## Your task
No pictures, nothing altered: return the data below.

★ ★ ★ ★

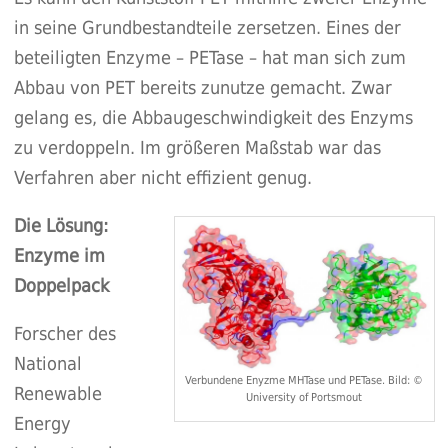
in seine Grundbestandteile zersetzen. Eines der
beteiligten Enzyme – PETase – hat man sich zum
Abbau von PET bereits zunutze gemacht. Zwar
gelang es, die Abbaugeschwindigkeit des Enzyms
zu verdoppeln. Im größeren Maßstab war das
Verfahren aber nicht effizient genug.
Die Lösung:
Enzyme im
Doppelpack
Forscher des
National
Verbundene Enyzme MHTase und PETase. Bild: ©
Renewable
University of Portsmout
Energy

★ ★ ★ ★

## Output of the exercise
in seine Grundbestandteile zersetzen. Eines der
beteiligten Enzyme – PETase – hat man sich zum
Abbau von PET bereits zunutze gemacht. Zwar
gelang es, die Abbaugeschwindigkeit des Enzyms
zu verdoppeln. Im größeren Maßstab war das
Verfahren aber nicht effizient genug.
Die Lösung:
Enzyme im
Doppelpack
Forscher des
National
Verbundene Enyzme MHTase und PETase. Bild: ©
Renewable
University of Portsmout
Energy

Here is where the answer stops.